* _TASK GOAL_
Could you copy out all the lines in the material below where the word "network" occurs?
◆ ◆ ◆ ◆
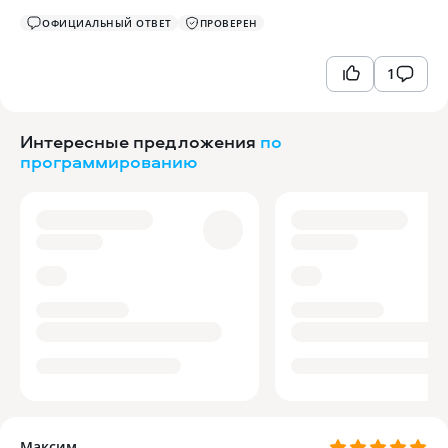
ОФИЦИАЛЬНЫЙ ОТВЕТ
ПРОВЕРЕН
1
Интересные предложения
по
программированию
Максим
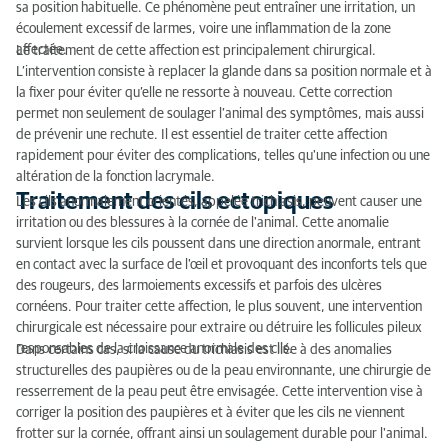
sa position habituelle. Ce phénomène peut entraîner une irritation, un
Éviscération ou ablation de l’œil
écoulement excessif de larmes, voire une inflammation de la zone
affectée.
Le traitement de cette affection est principalement chirurgical.
Prolapsus du globe oculaire
L’intervention consiste à replacer la glande dans sa position normale et à
la fixer pour éviter qu’elle ne ressorte à nouveau. Cette correction
Approche individualisée
permet non seulement de soulager l’animal des symptômes, mais aussi
de prévenir une rechute. Il est essentiel de traiter cette affection
rapidement pour éviter des complications, telles qu'une infection ou une
altération de la fonction lacrymale.
Traitement des cils ectopiques
Les cils anormalement orientés, appelée trichiasis, peuvent causer une
irritation ou des blessures à la cornée de l'animal. Cette anomalie
survient lorsque les cils poussent dans une direction anormale, entrant
en contact avec la surface de l'œil et provoquant des inconforts tels que
des rougeurs, des larmoiements excessifs et parfois des ulcères
cornéens. Pour traiter cette affection, le plus souvent, une intervention
chirurgicale est nécessaire pour extraire ou détruire les follicules pileux
responsables de la croissance anormale des cils.
Dans certains cas, si la cause du trichiasis est liée à des anomalies
structurelles des paupières ou de la peau environnante, une chirurgie de
resserrement de la peau peut être envisagée. Cette intervention vise à
corriger la position des paupières et à éviter que les cils ne viennent
frotter sur la cornée, offrant ainsi un soulagement durable pour l'animal.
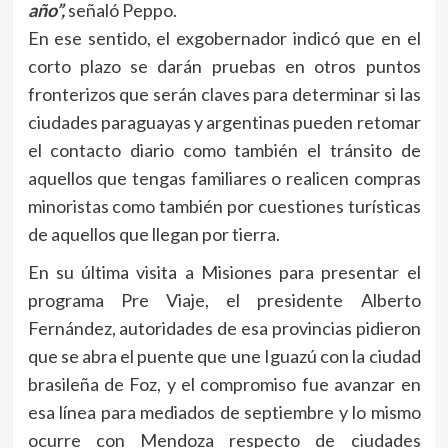
año”,
señaló Peppo.
En ese sentido, el exgobernador indicó que en el
corto plazo se darán pruebas en otros puntos
fronterizos que serán claves para determinar si las
ciudades paraguayas y argentinas pueden retomar
el contacto diario como también el tránsito de
aquellos que tengas familiares o realicen compras
minoristas como también por cuestiones turísticas
de aquellos que llegan por tierra.
En su última visita a Misiones para presentar el
programa Pre Viaje, el presidente Alberto
Fernández, autoridades de esa provincias pidieron
que se abra el puente que une Iguazú con la ciudad
brasileña de Foz, y el compromiso fue avanzar en
esa línea para mediados de septiembre y lo mismo
ocurre con Mendoza respecto de ciudades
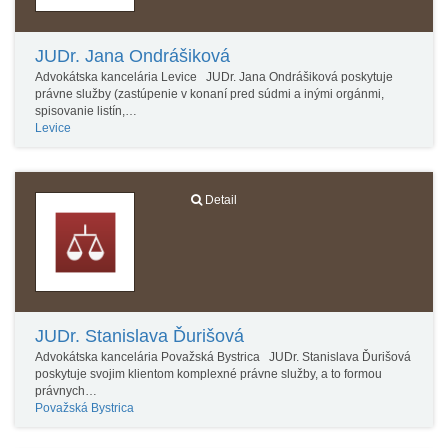
JUDr. Jana Ondrášiková
Advokátska kancelária Levice JUDr. Jana Ondrášiková poskytuje
právne služby (zastúpenie v konaní pred súdmi a inými orgánmi,
spisovanie listín,…
Levice
Detail
JUDr. Stanislava Ďurišová
Advokátska kancelária Považská Bystrica JUDr. Stanislava Ďurišová
poskytuje svojim klientom komplexné právne služby, a to formou
právnych…
Považská Bystrica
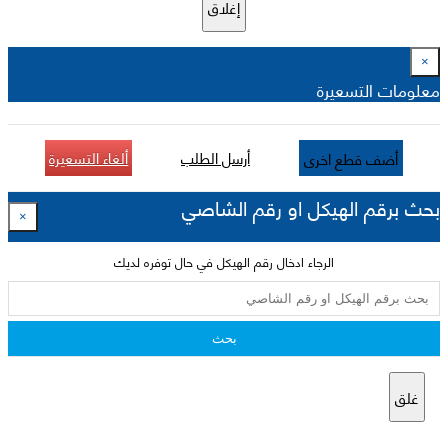
إغلاق
×
معلومات التسعيرة
أرسل الطلب
ألغاء التسعيرة
أضف قطع اخرى
بحث برقم الهيكل او رقم الشاصي
×
الرجاء ادخال رقم الهيكل في حال توفره لديك
بحث
غلق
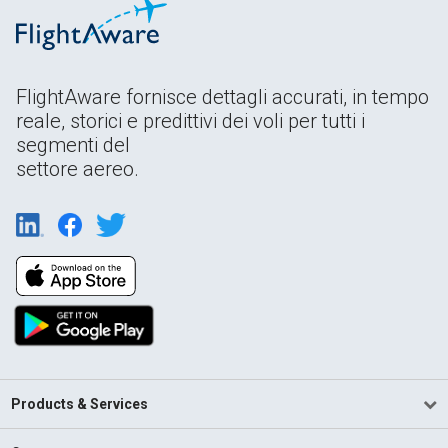
FlightAware fornisce dettagli accurati, in tempo
reale, storici e predittivi dei voli per tutti i
segmenti del
settore aereo.
Products & Services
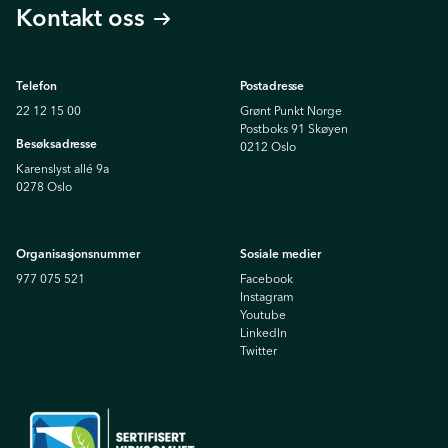
Kontakt oss
Telefon
Postadresse
22 12 15 00
Grønt Punkt Norge
Postboks 91 Skøyen
Besøksadresse
0212 Oslo
Karenslyst allé 9a
0278 Oslo
Organisasjonsnummer
Sosiale medier
977 075 521
Facebook
Instagram
Youtube
Linkedln
Twitter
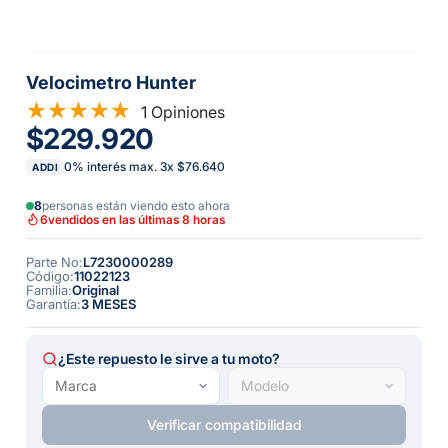
Velocimetro Hunter
1 Opiniones
$229.920
0% interés max.
3
x
$76.640
ADDI
8
personas están viendo esto ahora
6
vendidos en las últimas 8 horas
Parte No
:
L7230000289
Código
:
11022123
Familia
:
Original
Garantía
:
3 MESES
¿Este repuesto le sirve a tu moto?
Verificar compatibilidad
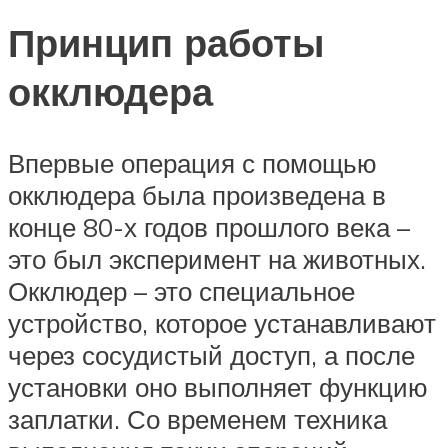
Принцип работы
окклюдера
Впервые операция с помощью
окклюдера была произведена в
конце 80-х годов прошлого века –
это был эксперимент на животных.
Окклюдер – это специальное
устройство, которое устанавливают
через сосудистый доступ, а после
установки оно выполняет функцию
заплатки. Со временем техника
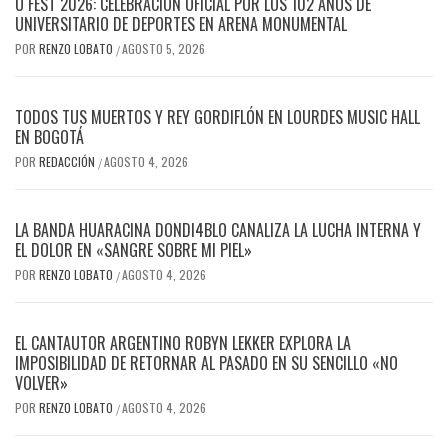
U FEST 2026: CELEBRACIÓN OFICIAL POR LOS 102 AÑOS DE
UNIVERSITARIO DE DEPORTES EN ARENA MONUMENTAL
POR
RENZO LOBATO
AGOSTO 5, 2026
/
TODOS TUS MUERTOS Y REY GORDIFLÓN EN LOURDES MUSIC HALL
EN BOGOTÁ
POR
REDACCIÓN
AGOSTO 4, 2026
/
LA BANDA HUARACINA DONDI4BLO CANALIZA LA LUCHA INTERNA Y
EL DOLOR EN «SANGRE SOBRE MI PIEL»
POR
RENZO LOBATO
AGOSTO 4, 2026
/
EL CANTAUTOR ARGENTINO ROBYN LEKKER EXPLORA LA
IMPOSIBILIDAD DE RETORNAR AL PASADO EN SU SENCILLO «NO
VOLVER»
POR
RENZO LOBATO
AGOSTO 4, 2026
/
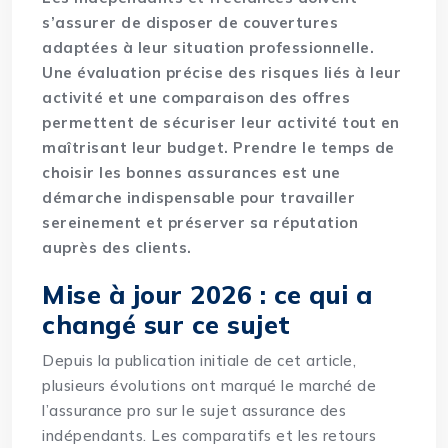
s’assurer de disposer de couvertures
adaptées à leur situation professionnelle.
Une évaluation précise des risques liés à leur
activité et une comparaison des offres
permettent de sécuriser leur activité tout en
maîtrisant leur budget. Prendre le temps de
choisir les bonnes assurances est une
démarche indispensable pour travailler
sereinement et préserver sa réputation
auprès des clients.
Mise à jour 2026 : ce qui a
changé sur ce sujet
Depuis la publication initiale de cet article,
plusieurs évolutions ont marqué le marché de
l’assurance pro sur le sujet assurance des
indépendants. Les comparatifs et les retours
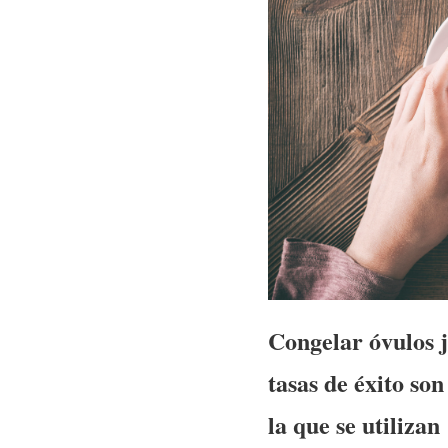
Congelar óvulos j
tasas de éxito son
la que se utilizan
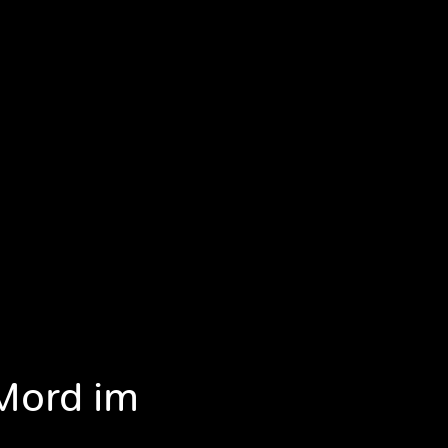
 Mord im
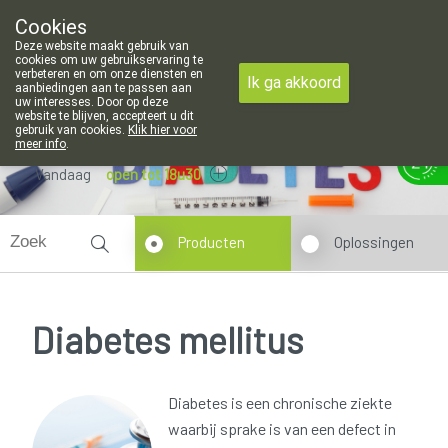
gepaste openingsuren voor de apotheek in Attenhoven: dinsdag ge
Cookies
Apotheek Hendrickx Landen
Deze website maakt gebruik van
011/88 14 74
cookies om uw gebruikservaring te
verbeteren en om onze diensten en
Ik ga akkoord
aanbiedingen aan te passen aan
uw interesses. Door op deze
website te blijven, accepteert u dit
gebruik van cookies.
Klik hier voor
meer info
.
Vandaag
open tot 18u30
Producten
Oplossingen
Diabetes mellitus
Diabetes is een chronische ziekte
waarbij sprake is van een defect in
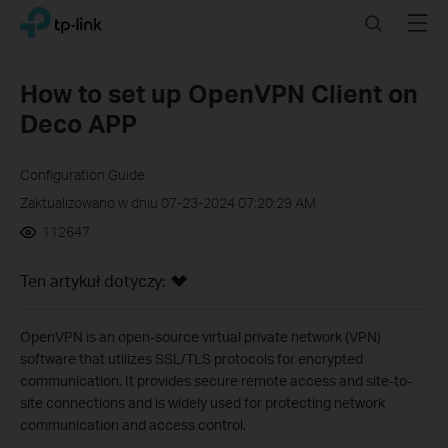
Click
Search
Menu
TP-Link, Reliably Smart
to
skip
the
How to set up OpenVPN Client on
navigation
Deco APP
bar
Configuration Guide
Zaktualizowano w dniu 07-23-2024 07:20:29 AM
112647
Ten artykuł dotyczy:
OpenVPN is an open-source virtual private network (VPN)
software that utilizes SSL/TLS protocols for encrypted
communication. It provides secure remote access and site-to-
site connections and is widely used for protecting network
communication and access control.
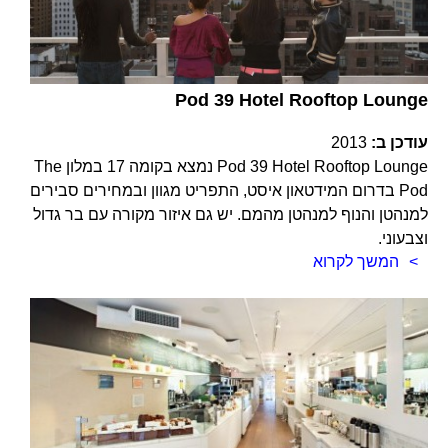
Pod 39 Hotel Rooftop Lounge
עודכן ב:
2013
Pod 39 Hotel Rooftop Lounge נמצא בקומה 17 במלון The
Pod בדרום המידטאון איסט, התפריט מגוון ובמחירים סבירים
למנהטן והנוף למנהטן מהמם. יש גם איזור מקורה עם בר גדול
וצבעוני.
המשך לקרוא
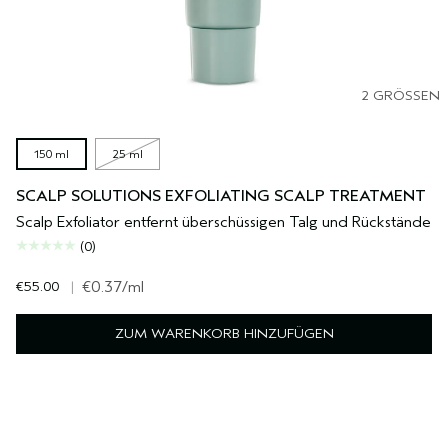
2 GRÖSSEN
150 ml
25 ml
SCALP SOLUTIONS EXFOLIATING SCALP TREATMENT
Scalp Exfoliator entfernt überschüssigen Talg und Rückstände
(0)
€55.00
|
€0.37
/ml
ZUM WARENKORB HINZUFÜGEN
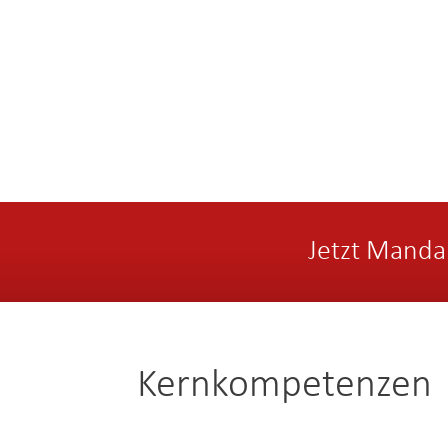
Jetzt Manda
Kernkompetenzen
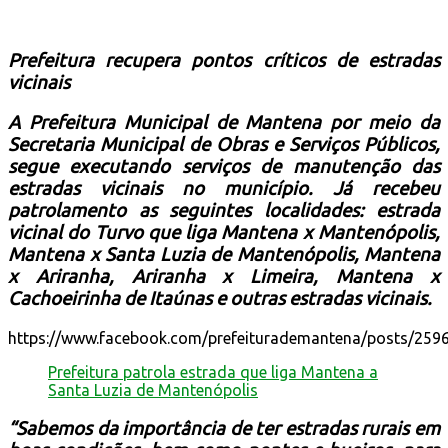
Prefeitura recupera pontos críticos de estradas
vicinais
A Prefeitura Municipal de Mantena por meio da
Secretaria Municipal de Obras e Serviços Públicos,
segue executando serviços de manutenção das
estradas vicinais no município. Já recebeu
patrolamento as seguintes localidades: estrada
vicinal do Turvo que liga Mantena x Mantenópolis,
Mantena x Santa Luzia de Mantenópolis, Mantena
x Ariranha, Ariranha x Limeira, Mantena x
Cachoeirinha de Itaúnas e outras estradas vicinais.
https://www.facebook.com/prefeiturademantena/posts/25
Prefeitura patrola estrada que liga Mantena a
Santa Luzia de Mantenópolis
“Sabemos da importância de ter estradas rurais em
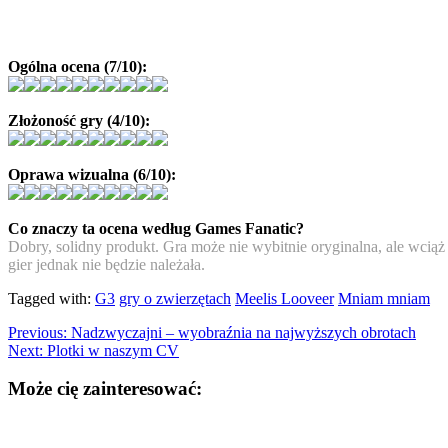
Ogólna ocena (7/10):
Złożoność gry (4/10):
Oprawa wizualna (6/10):
Co znaczy ta ocena według Games Fanatic?
Dobry, solidny produkt. Gra może nie wybitnie oryginalna, ale wci
gier jednak nie będzie należała.
Tagged with:
G3
gry o zwierzętach
Meelis Looveer
Mniam mniam
Previous:
Nadzwyczajni – wyobraźnia na najwyższych obrotach
Next:
Plotki w naszym CV
Może cię zainteresować:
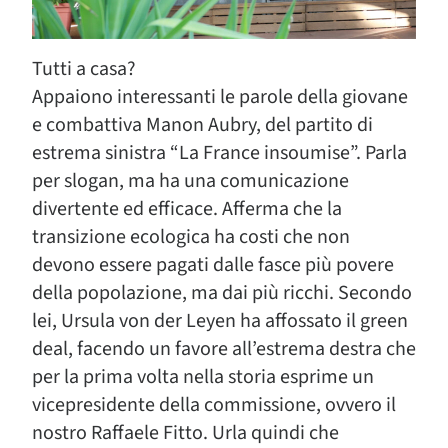
Tutti a casa?
Appaiono interessanti le parole della giovane
e combattiva Manon Aubry, del partito di
estrema sinistra “La France insoumise”. Parla
per slogan, ma ha una comunicazione
divertente ed efficace. Afferma che la
transizione ecologica ha costi che non
devono essere pagati dalle fasce più povere
della popolazione, ma dai più ricchi. Secondo
lei, Ursula von der Leyen ha affossato il green
deal, facendo un favore all’estrema destra che
per la prima volta nella storia esprime un
vicepresidente della commissione, ovvero il
nostro Raffaele Fitto. Urla quindi che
◆ ◆ ◆ ◆
* _PROBLEM SOLUTION_
OpenVPN is an open-source virtual private network (VPN)
site connections and is widely used for protecting network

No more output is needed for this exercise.